Early Blue Note Beijing Performance to Feature Legendary Jazz Pianist Chick Corea

Global jazz venue chain Blue Note will open its overdue Beijing branch in late August, and on September 13 host two performances by legendary jazz pianist Chick Corea, according to events industry website Pollstar and the musician's own website.

The approximately 1,500-square-meter club was set to open in March 2016, according to the company's own press materials, but has kept its construction on the down-low. Even this early gig, which features two shows with Corea joined by bass player Eddie Gomez and drummer Brian Blade, came not from Blue Note but from other sources. The first show listed for the site is a group led by another American pianist, the Bill Charlap Trio, which will perform August 26-28. Blue Note representatives could not be immediately reached for comment on the schedule.

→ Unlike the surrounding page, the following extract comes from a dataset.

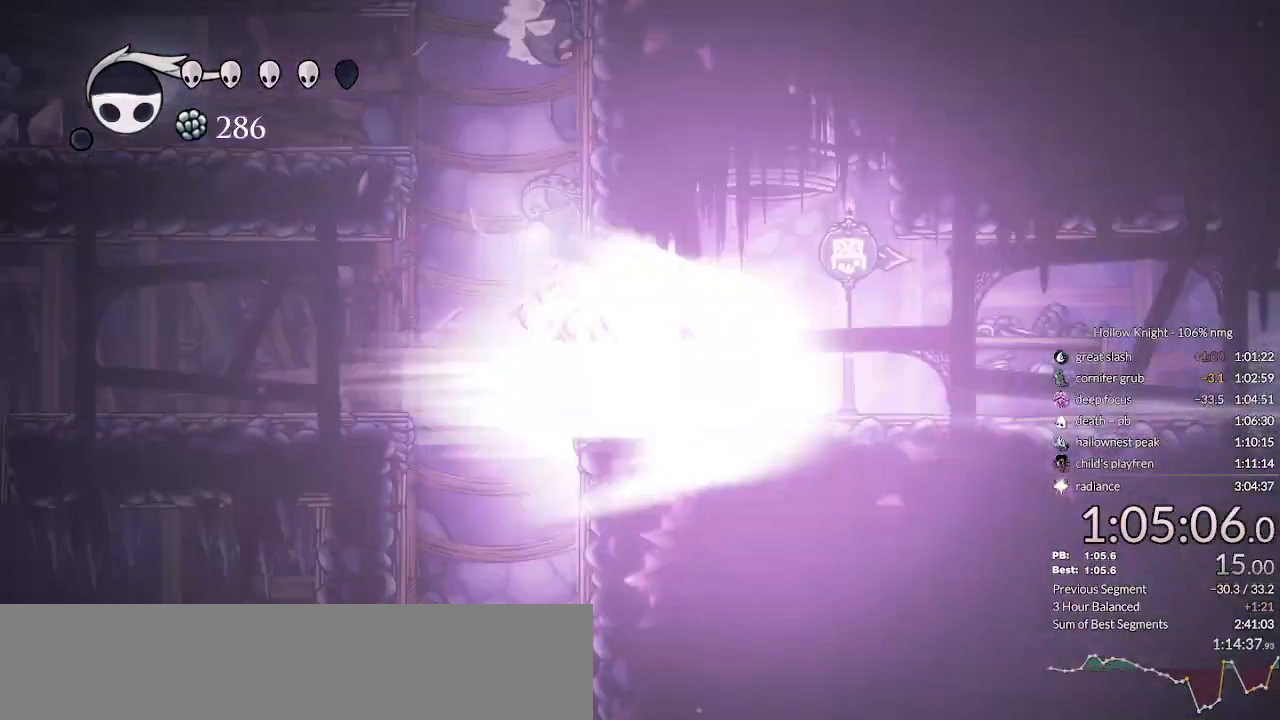
{"keys": [], "events": []}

"Blue Note Beijing ... will occupy a 16,000-square-foot basement space [about 1,500 square meters] in a neo-Classical building near Tiananmen Square. Built in 1903 as Beijing’s first American Embassy, it was ... more recently to the upscale French restaurant Maison Boulud. The club, now undergoing a USD 5 million renovation, will present two shows a night, Tuesday through Sunday," the New York Times reported in June 2015.

We've been pessimistic about the chances of success for such a large, expensive jazz venue in a city that has an extremely limited jazz scene, although we'd really like to be proved wrong, especially if Blue Note is going to bring acts like Corea that will also play at their well-established club in Tokyo (oh please god Pat Metheny). 

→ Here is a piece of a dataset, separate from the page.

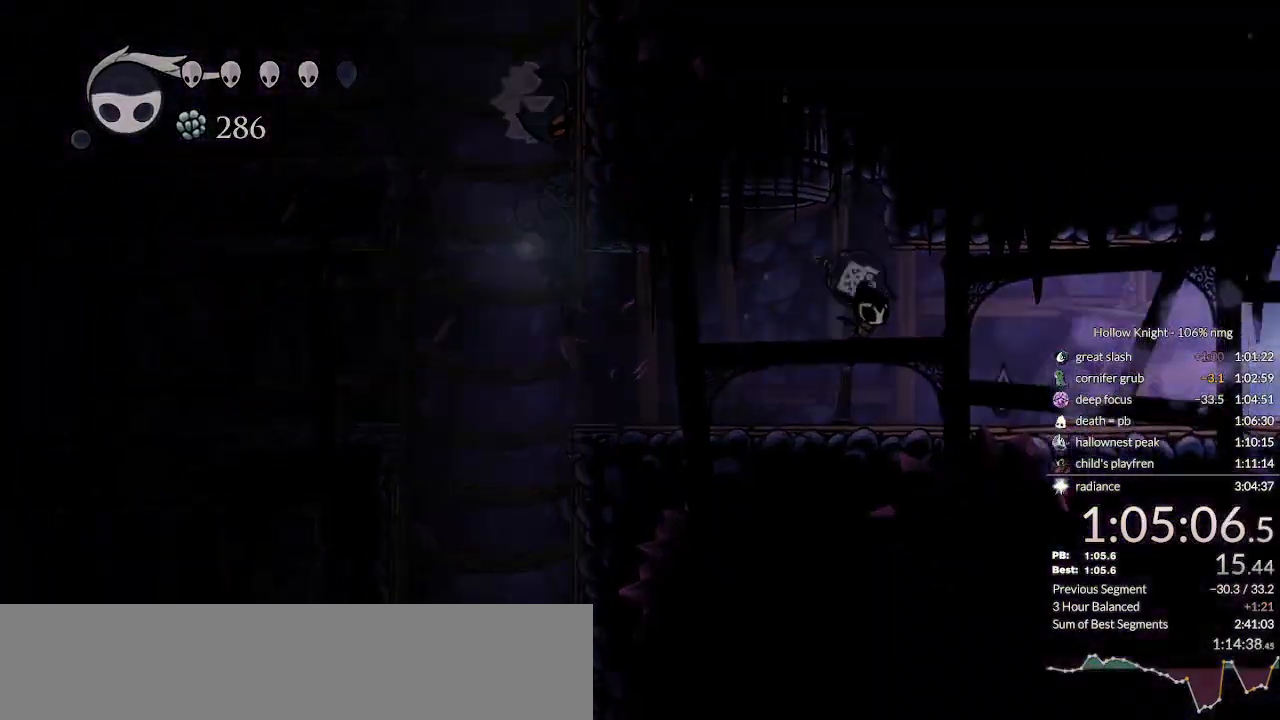
{"keys": [], "events": []}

To date, the market for live jazz in Beijing has been pretty limited. There's East Shore Live Jazz Cafe, which we like a lot, owned by local rock and jazz pioneer Liu Yuan. Centro's live music could certainly be classified as jazz, but it's not a dedicated jazz venue. A couple of other places like Dusk Dawn Club and Modernista have jazz performances, but are not jazz destinations. Leon Lee's Yue Fu Jazz Club and Tasting Room, opened specifically for jazz, closed within months.

Blue Note operates clubs in Milan, Tokyo, and Nagoya, along with their flagship venue in New York. "'China is an emerging market for live Western music,' said Steven Bensusan, the president of Blue Note Entertainment, whose other properties include the Highline Ballroom and B. B. King Blues Club & Grill. “We’ll be on the forefront of helping to build that market. It’s something that we’re in a unique position to do,'" he told the Times.

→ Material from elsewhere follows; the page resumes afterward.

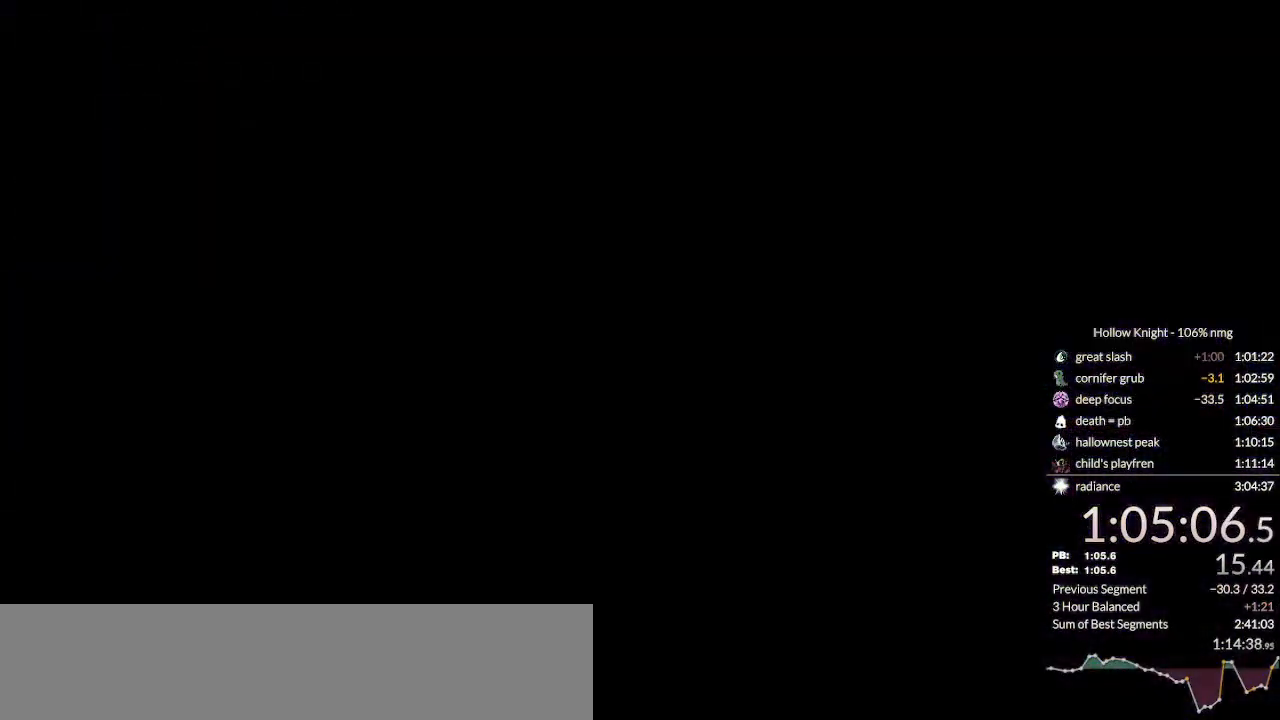
{"keys": [], "events": []}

Corea is no stranger to Beijing, having performed to a very small but extremely enthusiastic audience att the Forbidden City Music Hall in October, 2007. A former Miles Davis band member in the late 1960s, Corea has won 22 Grammy awards, and been nominated 63 times. He's also performing at Blue Note Tokyo, and will help the jazz institution celebrate its birthday with a two-month residency at its original New York location from October to December.

We look forward to the Blue Note's opening, but will remain skeptical until we see a live music venue operating a stone's throw from the country's most sensitive political site racking up a waiting list for two shows per night.